Background: TL-895 is a highly potent, selective, covalent Bruton tyrosine kinase (BTK) inhibitor under development for treatment of patients with allergic inflammatory disorders and hematologic diseases. A healthy volunteer (HV) population pharmacokinetic/pharmacodynamic (PopPK/PD) model was developed from richly sampled PK and BTK target occupancy (BTKTO) profiles to aid dose regimen selection for disease indications with various BTK resynthesis rates.
Methods: The PopPK model was based on two HV studies: MS200662-0017 (N=17, 300 mg dose with food), and TL-895-204 (N=26; 150 mg dose with food ± omeprazole). An irreversible turnover model described BTKTO PD. Steady-state BTKTO at trough and duration of optimal target occupancy, defined as BTKTO >95% (Dur95), were simulated for various dose regimens and BTK resynthesis rates in target cells. Nonlinear mixed-effects modeling was used and evaluated based on parameter precision, standard diagnostics and visual predictive checks.
Results: A two-compartment model with sequential zero-order release and first-order absorption, absorption lag time, and linear elimination, captured the PK data. The apparent clearance was 221.0 L/hour (h) (3.3% relative standard error [RSE]) with an apparent central volume of distribution of 77.2 L (9.8% RSE). Covariate analysis indicated that omeprazole decreased TL-895 bioavailability by 50%. Lower TL-895 exposure with omeprazole gave adequate PD dynamic range to discern the saturation kinetics of BTKTO. The PD model indicated a first-order BTK degradation rate constant of 0.0126h-1 (4.8% RSE) and second-order irreversible binding rate constant of 0.0127 (ng/ml)-1 h-1 (24% RSE). Model performance was acceptable. PK and PD were simulated using the estimated BTK HV resynthesis half-life (55.0 h). Following twice daily (BID) dosing, BTKTO rapidly saturated, with limited gains in trough BTKTO at doses above 150 mg BID, aligning with a covalent mechanism of action. After administration of TL-895 at 150 mg BID and 300 mg once daily (QD), trough BTKTO was 93.5% and 86.4%, respectively. Median Dur95 was 9 h of each 12-h interval at 150 mg BID, and 10 h of each 24-h interval at 300 mg QD. Higher trough BTKTO and longer overall duration of BTK occupancy were clear benefits of BID dosing. For faster BTK resynthesis, which might be expected in activated or proliferating cells, simulations predicted decreased Dur95 within each dose interval.

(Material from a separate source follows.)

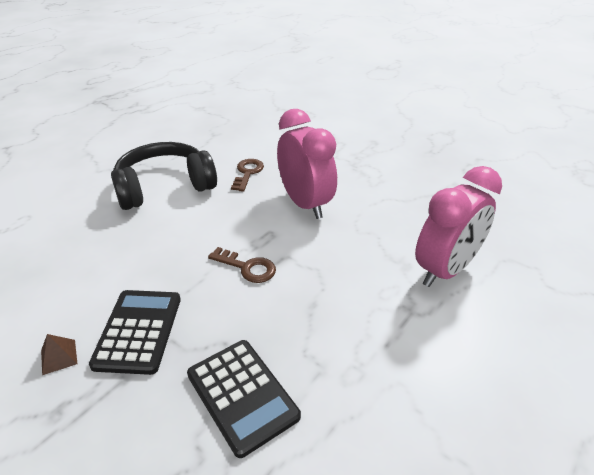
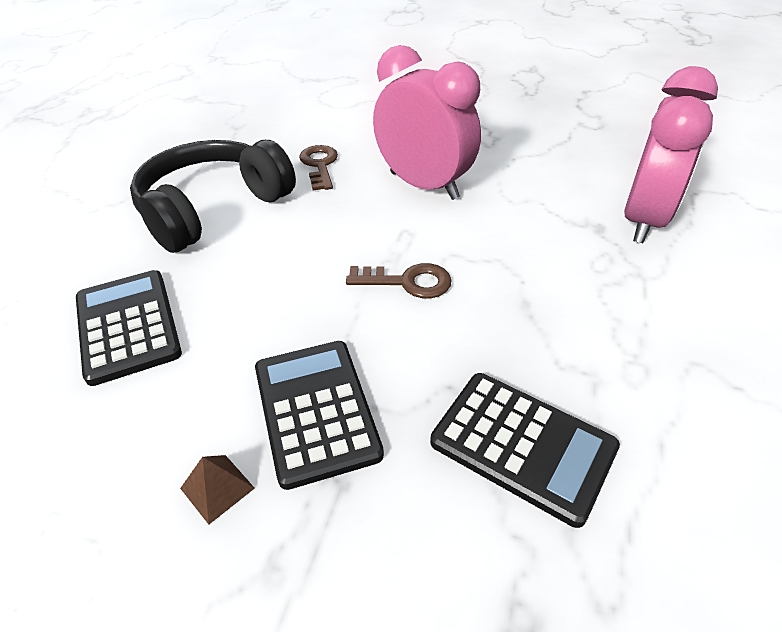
camera: 20 degrees left, 5 degrees up
(73, 247) = (128, 326): none -> black calculator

Conclusions/Summary: The TL-895 PopPK/PD model showed rapid target saturation and only small gains in trough BTKTO at doses above 150 mg BID. BID dosing increased duration of optimal target coverage by ~2-fold over QD dosing. Exposure-response (E-R) relationships of covalent BTK inhibitors can be flat due to near-complete target saturation at clinically active doses. The TL-895 PopPK/PD model is a useful addition to E-R modeling to identify dose regimens that achieve optimal BTK target coverage at different BTK resynthesis rates.